Almost a decade or two ago I authored my own DVD for fun. I embedded subtitles in that DVD. I now want to “rip” my DVD’s subtitles using the SRT format rather than recreate them from scratch.

Note: This process is not guaranteed to work well

Using mencoder the subtitles can be ripped in the split .sub and .idx “VobSub” format.

mkdir /tmp/subtitles
cd /tmp/subtitles

title=1
subtitle_id=0

mencoder \
  -dvd-device /home/my-user/my-dvd.iso \
  dvd://${title} \
  -nosound \
  -ovc copy -o /dev/null \
  -sid ${subtitle_id} \
  -vobsubout my-subtitles

Two files should now exist in the current directory. my-subtitles.sub and my-subtitles.idx.

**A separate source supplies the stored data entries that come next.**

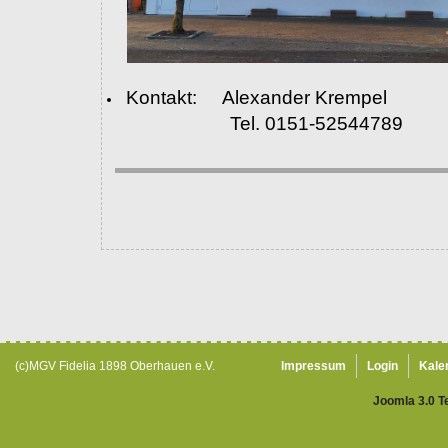
Kontakt: Alexander Krempel
Tel. 0151-52544789
(c)MGV Fidelia 1898 Oberhauen e.V.
Impressum
Login
Kale
Joomla 3.0 T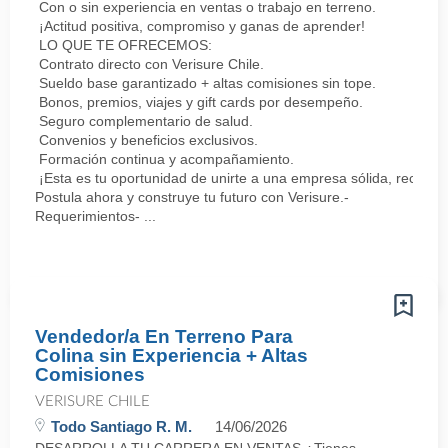
Con o sin experiencia en ventas o trabajo en terreno.
¡Actitud positiva, compromiso y ganas de aprender!
LO QUE TE OFRECEMOS:
Contrato directo con Verisure Chile.
Sueldo base garantizado + altas comisiones sin tope.
Bonos, premios, viajes y gift cards por desempeño.
Seguro complementario de salud.
Convenios y beneficios exclusivos.
Formación continua y acompañamiento.
¡Esta es tu oportunidad de unirte a una empresa sólida, reconoc
Postula ahora y construye tu futuro con Verisure.-
Requerimientos- ...
Vendedor/a En Terreno Para
Colina sin Experiencia + Altas
Comisiones
VERISURE CHILE
Todo Santiago R. M.
14/06/2026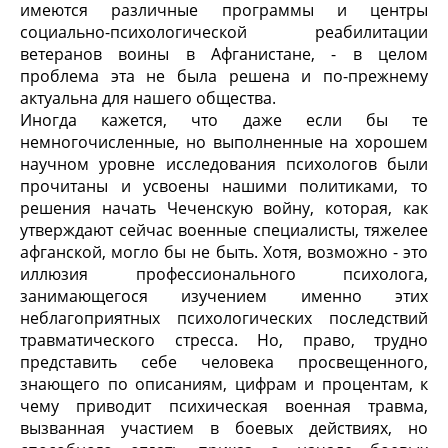
имеются различные программы и центры
социально-психологической реабилитации
ветеранов воины в Афганистане, - в целом
проблема эта не была решена и по-прежнему
актуальна для нашего общества.
Иногда кажется, что даже если бы те
немногочисленные, но выполненные на хорошем
научном уровне исследования психологов были
прочитаны и усвоены нашими политиками, то
решения начать Чеченскую войну, которая, как
утверждают сейчас военные специалисты, тяжелее
афганской, могло бы не быть. Хотя, возможно - это
иллюзия профессионального психолога,
занимающегося изучением именно этих
неблагоприятных психологических последствий
травматического стресса. Но, право, трудно
представить себе человека просвещенного,
знающего по описаниям, цифрам и процентам, к
чему приводит психическая военная травма,
вызванная участием в боевых действиях, но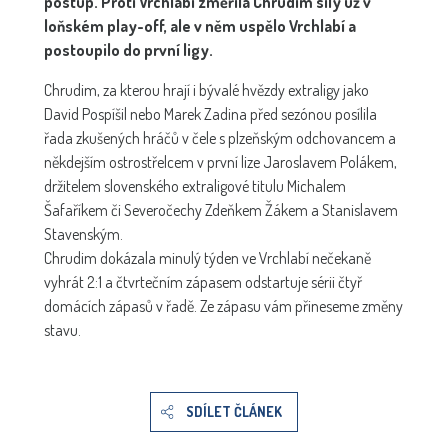
postup. Proti Vrchlabí změřila Chrudim síly už v
loňském play-off, ale v něm uspělo Vrchlabí a
postoupilo do první ligy.
Chrudim, za kterou hrají i bývalé hvězdy extraligy jako
David Pospíšil nebo Marek Zadina před sezónou posílila
řada zkušených hráčů v čele s plzeňským odchovancem a
někdejším ostrostřelcem v první lize Jaroslavem Polákem,
držitelem slovenského extraligové titulu Michalem
Šafaříkem či Severočechy Zdeňkem Žákem a Stanislavem
Stavenským.
Chrudim dokázala minulý týden ve Vrchlabí nečekaně
vyhrát 2:1 a čtvrtečním zápasem odstartuje sérii čtyř
domácích zápasů v řadě. Ze zápasu vám přineseme změny
stavu.
SDÍLET ČLÁNEK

Then vobsub2srt and tesseract can be used to convert those subtitle files to an English language .srt subtitle file.

vobsub2srt uses tesseract which uses OCR (optical character recognition) to “read” the bitmap subtitle images from the DVD and try to translate them into simple text. Note that, as stated above, the OCR process is subject to flaws and will almost certainly not work as well as desired.

This assumes the tesseract-data-eng (or similar package that provides the desired language) is installed.

vobsub2srt --tesseract-lang eng my-subtitles

Open the resulting my-subtitles.srt file to verify how well the rendered subtitle output looks.